DIRECTIONS
Copy out the text lines of every entry below word for word, leaving out the pictures.

SUPPLIED ENTRIES
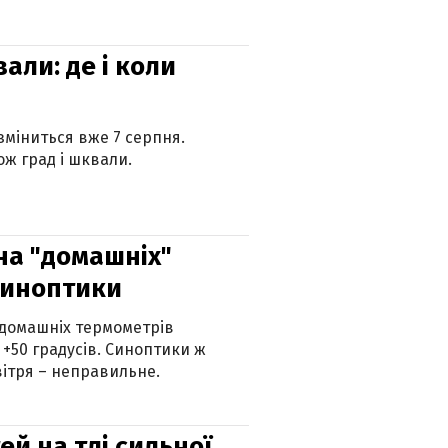
вали: де і коли
 зміниться вже 7 серпня.
ж град і шквали.
 на "домашніх"
синоптики
 домашніх термометрів
 +50 градусів. Синоптики ж
ітря – неправильне.
й на тлі сильної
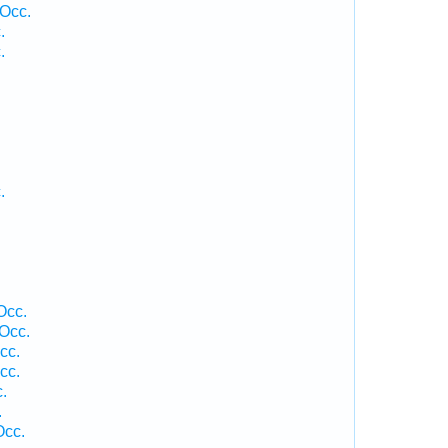
 Occ.
.
.
.
Occ.
Occ.
cc.
cc.
.
.
Occ.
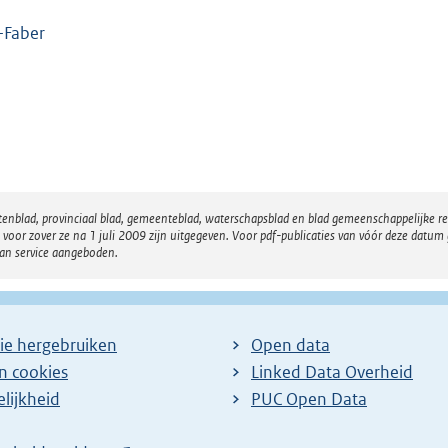
-Faber
atenblad, provinciaal blad, gemeenteblad, waterschapsblad en blad gemeenschappelijke 
 zover ze na 1 juli 2009 zijn uitgegeven. Voor pdf-publicaties van vóór deze datum g
van service aangeboden.
ie hergebruiken
Open data
en cookies
Linked Data Overheid
lijkheid
PUC Open Data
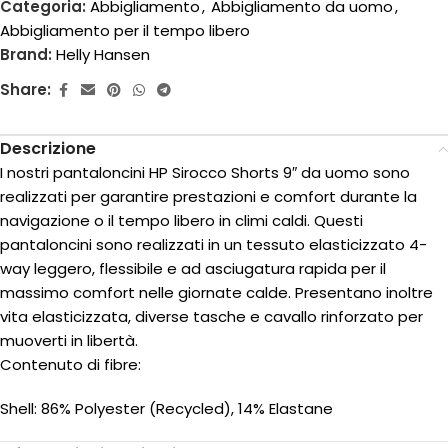
Categoria:
Abbigliamento
,
Abbigliamento da uomo
,
Abbigliamento per il tempo libero
Brand:
Helly Hansen
Share:
Descrizione
I nostri pantaloncini HP Sirocco Shorts 9″ da uomo sono
realizzati per garantire prestazioni e comfort durante la
navigazione o il tempo libero in climi caldi. Questi
pantaloncini sono realizzati in un tessuto elasticizzato 4-
way leggero, flessibile e ad asciugatura rapida per il
massimo comfort nelle giornate calde. Presentano inoltre
vita elasticizzata, diverse tasche e cavallo rinforzato per
muoverti in libertà.
Contenuto di fibre:
Shell: 86% Polyester (Recycled), 14% Elastane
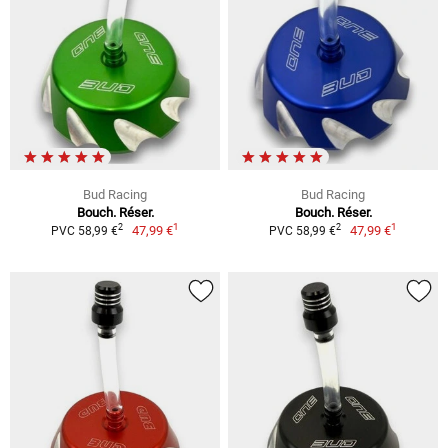
Bud Racing
Bud Racing
Bouch. Réser.
Bouch. Réser.
1
1
2
2
47,99 €
47,99 €
PVC 58,99 €
PVC 58,99 €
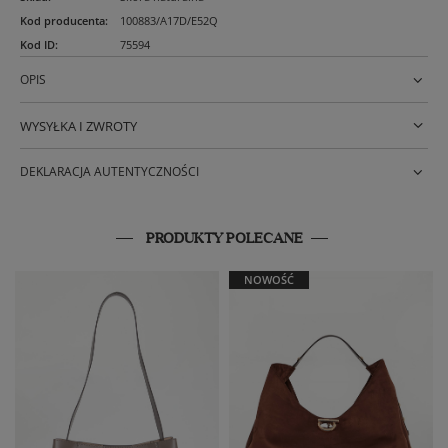
Kod producenta
:
100883/A17D/E52Q
Kod ID
:
75594
OPIS
WYSYŁKA I ZWROTY
DEKLARACJA AUTENTYCZNOŚCI
PRODUKTY POLECANE
NOWOŚĆ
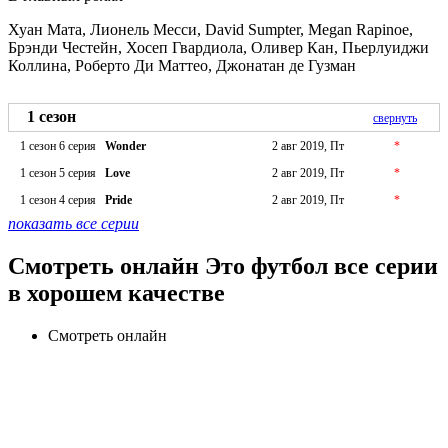
Хуан Мата, Лионель Месси, David Sumpter, Megan Rapinoe,
Брэнди Честейн, Хосеп Гвардиола, Оливер Кан, Пьерлуиджи
Коллина, Роберто Ди Маттео, Джонатан де Гузман
1 сезон
свернуть
1 сезон 6 серия
Wonder
2 авг 2019, Пт
*
1 сезон 5 серия
Love
2 авг 2019, Пт
*
1 сезон 4 серия
Pride
2 авг 2019, Пт
*
показать все серии
Смотреть онлайн Это футбол все серии
в хорошем качестве
Смотреть онлайн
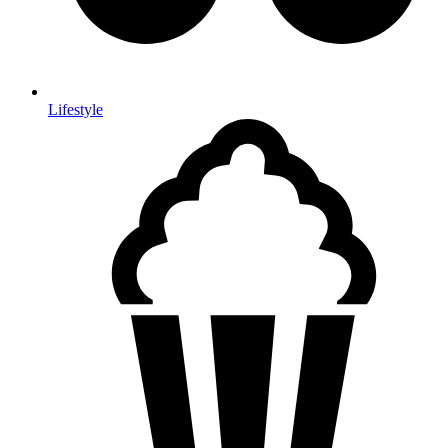
Lifestyle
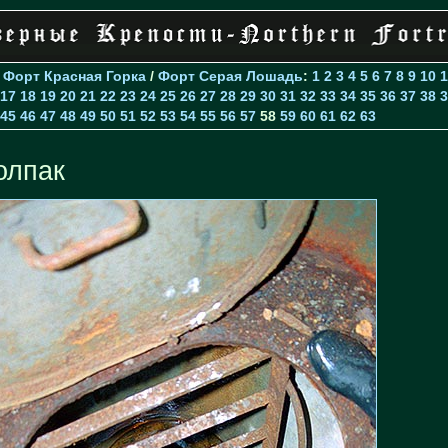
>
Форт Красная Горка
/
Форт Серая Лошадь
:
1
2
3
4
5
6
7
8
9
10
1
17
18
19
20
21
22
23
24
25
26
27
28
29
30
31
32
33
34
35
36
37
38
3
45
46
47
48
49
50
51
52
53
54
55
56
57
58
59
60
61
62
63
олпак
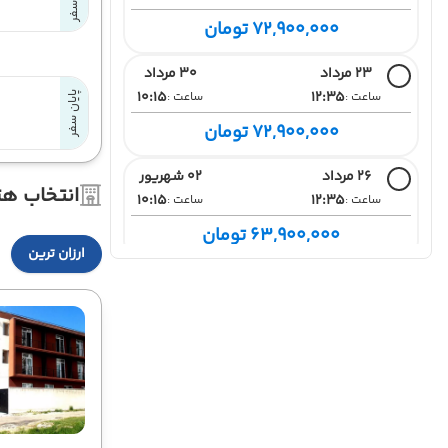
72,900,000 تومان
23 مرداد
30 مرداد
10:15
12:35
ساعت :
ساعت :
پایان سفر
72,900,000 تومان
26 مرداد
02 شهریور
انتخاب هت
10:15
12:35
ساعت :
ساعت :
63,900,000 تومان
ارزان ترین
27 مرداد
03 شهریور
10:15
12:35
ساعت :
ساعت :
63,900,000 تومان
29 مرداد
05 شهریور
10:15
12:35
ساعت :
ساعت :
63,900,000 تومان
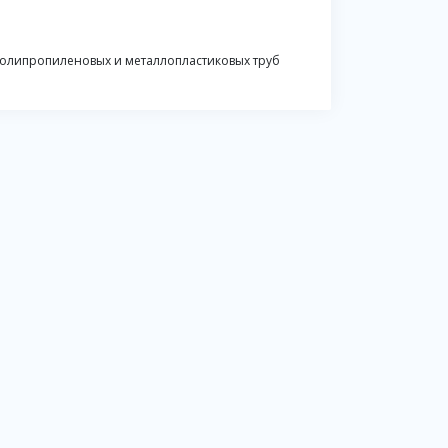
полипропиленовых и металлопластиковых труб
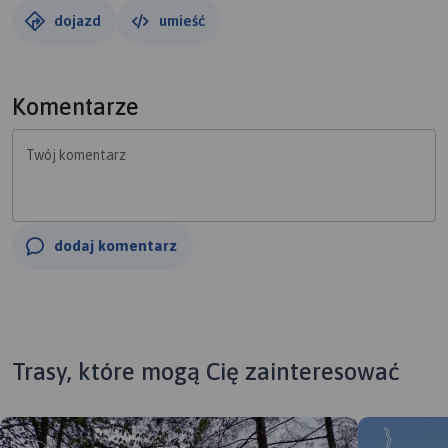
dojazd
umieść
Komentarze
Twój komentarz
dodaj komentarz
Trasy, które mogą Cię zainteresować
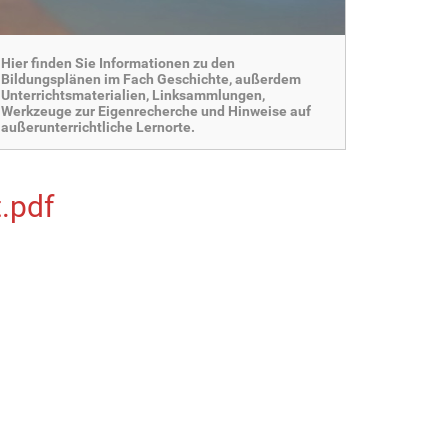
Hier finden Sie Informationen zu den
Bildungsplänen im Fach Geschichte, außerdem
Unterrichtsmaterialien, Linksammlungen,
Werkzeuge zur Eigenrecherche und Hinweise auf
außerunterrichtliche Lernorte.
.pdf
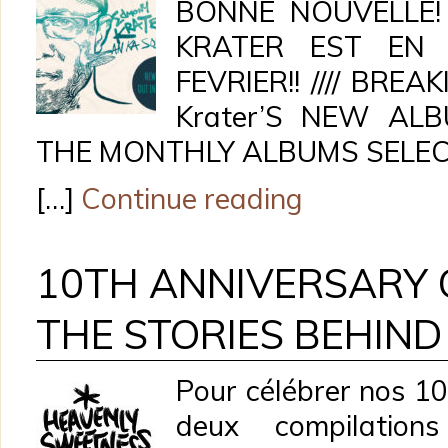
BONNE NOUVELLE!
KRATER EST EN 
FEVRIER!! //// BREA
Krater’S NEW ALB
THE MONTHLY ALBUMS SELECT
[…]
Continue reading
10TH ANNIVERSARY 
THE STORIES BEHIND
Pour célébrer nos 10
deux compilation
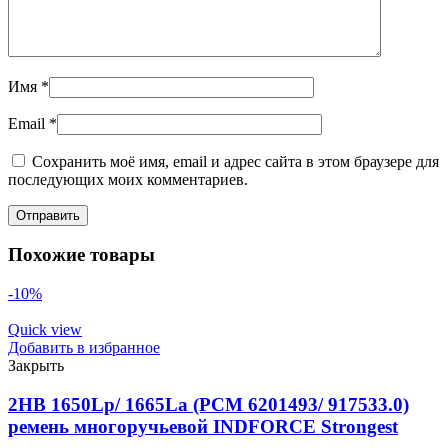
Имя
*
Email
*
Сохранить моё имя, email и адрес сайта в этом браузере для
последующих моих комментариев.
Похожие товары
-10%
Quick view
Добавить в избранное
Закрыть
2HB 1650Lp/ 1665La (PCM 6201493/ 917533.0)
ремень многоручьевой INDFORCE Strongest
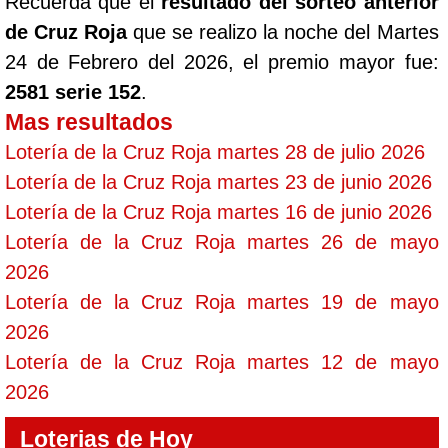
Recuerda que el
resultado del sorteo anterior
de Cruz Roja
que se realizo la noche del Martes
24 de Febrero del 2026, el premio mayor fue:
2581 serie 152
.
Mas resultados
Lotería de la Cruz Roja martes 28 de julio 2026
Lotería de la Cruz Roja martes 23 de junio 2026
Lotería de la Cruz Roja martes 16 de junio 2026
Lotería de la Cruz Roja martes 26 de mayo
2026
Lotería de la Cruz Roja martes 19 de mayo
2026
Lotería de la Cruz Roja martes 12 de mayo
2026
Loterias de Hoy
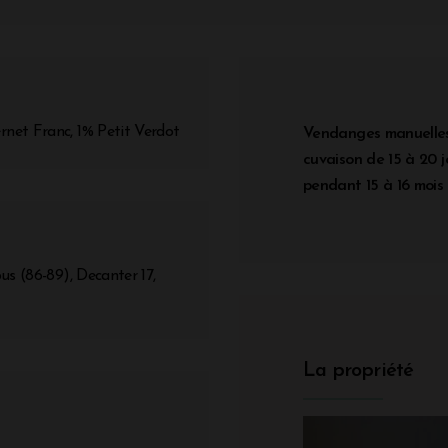
net Franc, 1% Petit Verdot
Vendanges manuelles.
cuvaison de 15 à 20 
pendant 15 à 16 mois 
us (86-89), Decanter 17,
La propriété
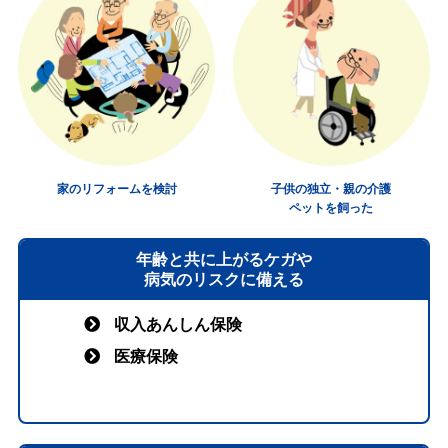
家のリフォームを検討
子供の独立・親の介護
ペットを飼った
年齢と共に上がるケガや
病気のリスクに備える
収入あんしん保険
医療保険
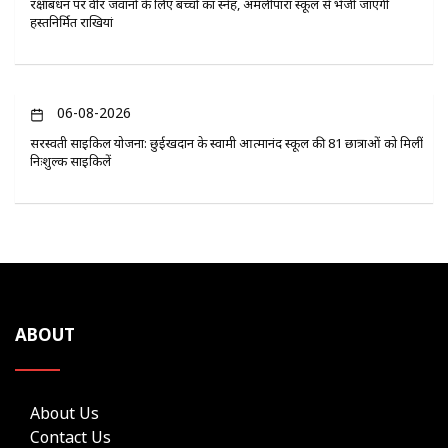
रक्षाबंधन पर वीर जवानों के लिए बच्चों का स्नेह, अमलीपारा स्कूल से भेजी जाएंगी
हस्तनिर्मित राखियां
06-08-2026
सरस्वती साइकिल योजना: छुईखदान के स्वामी आत्मानंद स्कूल की 81 छात्राओं को मिलीं
निःशुल्क साइकिलें
ABOUT
About Us
Contact Us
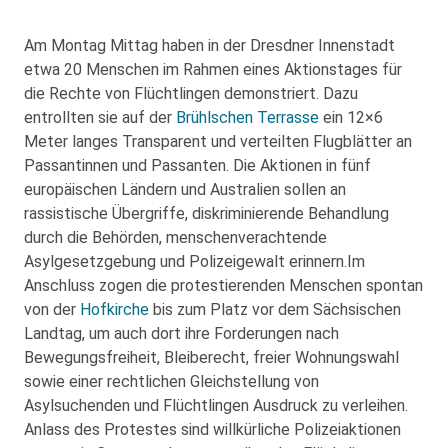
Am Montag Mittag haben in der Dresdner Innenstadt
etwa 20 Menschen im Rahmen eines Aktionstages für
die Rechte von Flüchtlingen demonstriert. Dazu
entrollten sie auf der
Brühlschen Terrasse
ein 12×6
Meter langes Transparent und verteilten Flugblätter an
Passantinnen und Passanten. Die Aktionen in fünf
europäischen Ländern und Australien sollen an
rassistische Übergriffe, diskriminierende Behandlung
durch die Behörden, menschenverachtende
Asylgesetzgebung und Polizeigewalt erinnern.Im
Anschluss zogen die protestierenden Menschen spontan
von der
Hofkirche
bis zum Platz vor dem Sächsischen
Landtag, um auch dort ihre Forderungen nach
Bewegungsfreiheit, Bleiberecht, freier Wohnungswahl
sowie einer rechtlichen Gleichstellung von
Asylsuchenden und Flüchtlingen Ausdruck zu verleihen.
Anlass des Protestes sind willkürliche Polizeiaktionen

SOLUTION TO THE EXERCISE
вали: де і коли
 зміниться вже 7 серпня.
ж град і шквали.
 на "домашніх"
синоптики
 домашніх термометрів
 +50 градусів. Синоптики ж
ітря – неправильне.
й на тлі сильної
 Occ.
.
.
.
Occ.
Occ.
cc.
cc.
.
.
Occ.
-Faber
atenblad, provinciaal blad, gemeenteblad, waterschapsblad en blad gemeenschappelijke 
 zover ze na 1 juli 2009 zijn uitgegeven. Voor pdf-publicaties van vóór deze datum g
van service aangeboden.
ie hergebruiken
Open data
en cookies
Linked Data Overheid
lijkheid
PUC Open Data
Categoria:
Abbigliamento
,
Abbigliamento da uomo
,
Abbigliamento per il tempo libero
Brand:
Helly Hansen
Share:
Descrizione
I nostri pantaloncini HP Sirocco Shorts 9″ da uomo sono
realizzati per garantire prestazioni e comfort durante la
navigazione o il tempo libero in climi caldi. Questi
pantaloncini sono realizzati in un tessuto elasticizzato 4-
way leggero, flessibile e ad asciugatura rapida per il
massimo comfort nelle giornate calde. Presentano inoltre
vita elasticizzata, diverse tasche e cavallo rinforzato per
muoverti in libertà.
Contenuto di fibre:
Shell: 86% Polyester (Recycled), 14% Elastane
Bud Racing
Bud Racing
Bouch. Réser.
Bouch. Réser.
1
1
2
2
47,99 €
47,99 €
PVC 58,99 €
PVC 58,99 €
Kod producenta
:
100883/A17D/E52Q
Kod ID
:
75594
OPIS
WYSYŁKA I ZWROTY
DEKLARACJA AUTENTYCZNOŚCI
PRODUKTY POLECANE
NOWOŚĆ
Хуан Мата, Лионель Месси, David Sumpter, Megan Rapinoe,
Брэнди Честейн, Хосеп Гвардиола, Оливер Кан, Пьерлуиджи
Коллина, Роберто Ди Маттео, Джонатан де Гузман
1 сезон
свернуть
1 сезон 6 серия
Wonder
2 авг 2019, Пт
*
1 сезон 5 серия
Love
2 авг 2019, Пт
*
1 сезон 4 серия
Pride
2 авг 2019, Пт
*
показать все серии
Смотреть онлайн Это футбол все серии
в хорошем качестве
Смотреть онлайн
Lifestyle
>
Форт Красная Горка
/
Форт Серая Лошадь
:
1
2
3
4
5
6
7
8
9
10
1
17
18
19
20
21
22
23
24
25
26
27
28
29
30
31
32
33
34
35
36
37
38
3
45
46
47
48
49
50
51
52
53
54
55
56
57
58
59
60
61
62
63
олпак
72,900,000 تومان
23 مرداد
30 مرداد
10:15
12:35
ساعت :
ساعت :
پایان سفر
72,900,000 تومان
26 مرداد
02 شهریور
انتخاب هت
10:15
12:35
ساعت :
ساعت :
63,900,000 تومان
ارزان ترین
27 مرداد
03 شهریور
10:15
12:35
ساعت :
ساعت :
63,900,000 تومان
29 مرداد
05 شهریور
10:15
12:35
ساعت :
ساعت :
63,900,000 تومان
полипропиленовых и металлопластиковых труб
dojazd
umieść
Komentarze
Twój komentarz
dodaj komentarz
Trasy, które mogą Cię zainteresować
Hier finden Sie Informationen zu den
Bildungsplänen im Fach Geschichte, außerdem
Unterrichtsmaterialien, Linksammlungen,
Werkzeuge zur Eigenrecherche und Hinweise auf
außerunterrichtliche Lernorte.
.pdf
BONNE NOUVELLE!
KRATER EST EN 
FEVRIER!! //// BREA
Krater’S NEW ALB
THE MONTHLY ALBUMS SELECT
[…]
Continue reading
10TH ANNIVERSARY 
THE STORIES BEHIND
Pour célébrer nos 10
deux compilation
Имя
*
Email
*
Сохранить моё имя, email и адрес сайта в этом браузере для
последующих моих комментариев.
Похожие товары
-10%
Quick view
Добавить в избранное
Закрыть
2HB 1650Lp/ 1665La (PCM 6201493/ 917533.0)
ремень многоручьевой INDFORCE Strongest
Recuerda que el
resultado del sorteo anterior
de Cruz Roja
que se realizo la noche del Martes
24 de Febrero del 2026, el premio mayor fue:
2581 serie 152
.
Mas resultados
Lotería de la Cruz Roja martes 28 de julio 2026
Lotería de la Cruz Roja martes 23 de junio 2026
Lotería de la Cruz Roja martes 16 de junio 2026
Lotería de la Cruz Roja martes 26 de mayo
2026
Lotería de la Cruz Roja martes 19 de mayo
2026
Lotería de la Cruz Roja martes 12 de mayo
2026
Loterias de Hoy
net Franc, 1% Petit Verdot
Vendanges manuelles.
cuvaison de 15 à 20 
pendant 15 à 16 mois 
us (86-89), Decanter 17,
La propriété
家のリフォームを検討
子供の独立・親の介護
ペットを飼った
年齢と共に上がるケガや
病気のリスクに備える
収入あんしん保険
医療保険
रक्षाबंधन पर वीर जवानों के लिए बच्चों का स्नेह, अमलीपारा स्कूल से भेजी जाएंगी
हस्तनिर्मित राखियां
06-08-2026
सरस्वती साइकिल योजना: छुईखदान के स्वामी आत्मानंद स्कूल की 81 छात्राओं को मिलीं
निःशुल्क साइकिलें
ABOUT
About Us
Contact Us
Am Montag Mittag haben in der Dresdner Innenstadt
etwa 20 Menschen im Rahmen eines Aktionstages für
die Rechte von Flüchtlingen demonstriert. Dazu
entrollten sie auf der
Brühlschen Terrasse
ein 12×6
Meter langes Transparent und verteilten Flugblätter an
Passantinnen und Passanten. Die Aktionen in fünf
europäischen Ländern und Australien sollen an
rassistische Übergriffe, diskriminierende Behandlung
durch die Behörden, menschenverachtende
Asylgesetzgebung und Polizeigewalt erinnern.Im
Anschluss zogen die protestierenden Menschen spontan
von der
Hofkirche
bis zum Platz vor dem Sächsischen
Landtag, um auch dort ihre Forderungen nach
Bewegungsfreiheit, Bleiberecht, freier Wohnungswahl
sowie einer rechtlichen Gleichstellung von
Asylsuchenden und Flüchtlingen Ausdruck zu verleihen.
Anlass des Protestes sind willkürliche Polizeiaktionen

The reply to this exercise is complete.